EXCERPT TO READ
————
Page history last edited by Tim 15 years, 11 months ago

Back to Imagineering

Printing

The written word fist came to Battal shortly after the Darkstorm at the hands of the Encients. Text appears in thier ruins carved into stone walls and in scrolls that are just lying around. However no mention is ever made of how the Encients did anything, just all the stuff they left behind.

When the Ooamp arrived they developed a writting style that was the precusor to human writting done entirely by carving pieces of trees, which slowy developed into wood carving.

In -30,796 man, searching for a more Epic way to write, developed the technology to carve words into stone.

In 26 TMSK Brother Dranor has the ingenious idea to write things down in books with ink. Previously books were just used to store paper for kindeling. Brother Dranor then creates order of Clerics and Rune Knights to spread and utilize this ability.

In 1,032 TMSK the first "Ink Blocks" are made. These are pieces of wood the size of a page with the complete text of a page carved out (in the negative) and pressed into ink and then a blank page. This enables much greater proliferation of literature.

In 17,982 TLFotUM a High Elemenstor teaches Enchanters how to create items which copy books, thus making the whole thing alot easier.

Discussion

Books appear frequently in ELotH, and given Brahe's tendency toward authorial in-jokes they often play important roles. It seems clear that by the time of the Elemenstor Cycle movable type is in common use, as books are an everyday fixture of life. Can someone with better resources come up with a coherent timeline of printing technology? I think scribes were around from the -28000's, woodcut-style printing came in sometime before the MSK period, and movable type came in before the Longest Moment, was lost (except to Willestria) prior to the Unsundering, and was rediscovered somewhere in the mid-18,000's, but this is mostly guesswork.
Are you sure mass production of Books was acomplished though machinery? I'm not sure myself but I think that they were either written by hand with cheap labor (possibly something even cheaper then peasants) and just lasted for millenia, or that there was some generic magic item that copied books.
Wasn't there a Printing Press furniliar that turned a Penthouse letter into a religious text after a night of heavy drinking?
————
INFORMATION SUPPLIED
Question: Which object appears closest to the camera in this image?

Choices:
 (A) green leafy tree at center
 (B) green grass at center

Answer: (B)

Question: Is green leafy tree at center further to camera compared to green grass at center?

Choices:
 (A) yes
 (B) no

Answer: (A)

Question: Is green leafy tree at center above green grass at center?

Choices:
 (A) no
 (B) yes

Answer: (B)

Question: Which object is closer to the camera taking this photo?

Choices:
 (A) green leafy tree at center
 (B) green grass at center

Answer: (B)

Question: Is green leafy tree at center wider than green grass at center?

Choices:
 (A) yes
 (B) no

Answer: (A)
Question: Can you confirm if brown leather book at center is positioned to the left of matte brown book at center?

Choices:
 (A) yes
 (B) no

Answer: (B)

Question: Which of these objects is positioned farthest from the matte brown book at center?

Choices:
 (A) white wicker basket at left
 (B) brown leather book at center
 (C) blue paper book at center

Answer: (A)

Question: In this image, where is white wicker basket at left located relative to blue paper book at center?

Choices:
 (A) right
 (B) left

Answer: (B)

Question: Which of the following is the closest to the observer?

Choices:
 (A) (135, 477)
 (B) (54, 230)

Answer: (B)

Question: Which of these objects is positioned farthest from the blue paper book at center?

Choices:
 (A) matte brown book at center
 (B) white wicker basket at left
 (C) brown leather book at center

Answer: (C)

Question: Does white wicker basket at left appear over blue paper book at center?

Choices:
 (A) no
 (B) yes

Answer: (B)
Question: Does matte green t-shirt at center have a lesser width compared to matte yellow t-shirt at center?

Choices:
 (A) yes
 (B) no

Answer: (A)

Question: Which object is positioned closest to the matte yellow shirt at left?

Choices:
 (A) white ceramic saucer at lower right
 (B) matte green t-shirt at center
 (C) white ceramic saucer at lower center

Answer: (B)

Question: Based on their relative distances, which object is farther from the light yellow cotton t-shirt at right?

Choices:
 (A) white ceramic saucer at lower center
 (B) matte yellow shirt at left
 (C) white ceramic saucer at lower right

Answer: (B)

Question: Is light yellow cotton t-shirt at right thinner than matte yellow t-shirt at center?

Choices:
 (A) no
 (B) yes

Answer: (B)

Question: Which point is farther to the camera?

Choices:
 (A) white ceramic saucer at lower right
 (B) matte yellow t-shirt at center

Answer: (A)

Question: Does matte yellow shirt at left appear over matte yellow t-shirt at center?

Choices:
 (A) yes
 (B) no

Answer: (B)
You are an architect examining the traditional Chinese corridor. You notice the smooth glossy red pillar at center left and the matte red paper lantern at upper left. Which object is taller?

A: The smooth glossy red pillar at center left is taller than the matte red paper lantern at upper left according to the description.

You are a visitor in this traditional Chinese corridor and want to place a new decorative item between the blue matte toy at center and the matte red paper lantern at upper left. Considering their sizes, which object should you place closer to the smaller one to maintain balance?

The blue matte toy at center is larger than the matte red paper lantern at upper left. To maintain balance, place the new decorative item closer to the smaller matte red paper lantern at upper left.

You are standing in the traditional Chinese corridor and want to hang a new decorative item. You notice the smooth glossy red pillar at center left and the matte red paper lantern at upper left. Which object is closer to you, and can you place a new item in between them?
————
THE EXERCISE
Please say in what year the printing history places the making of the first "Ink Blocks". The data is not needed here.

TASK OUTPUT
1,032 TMSK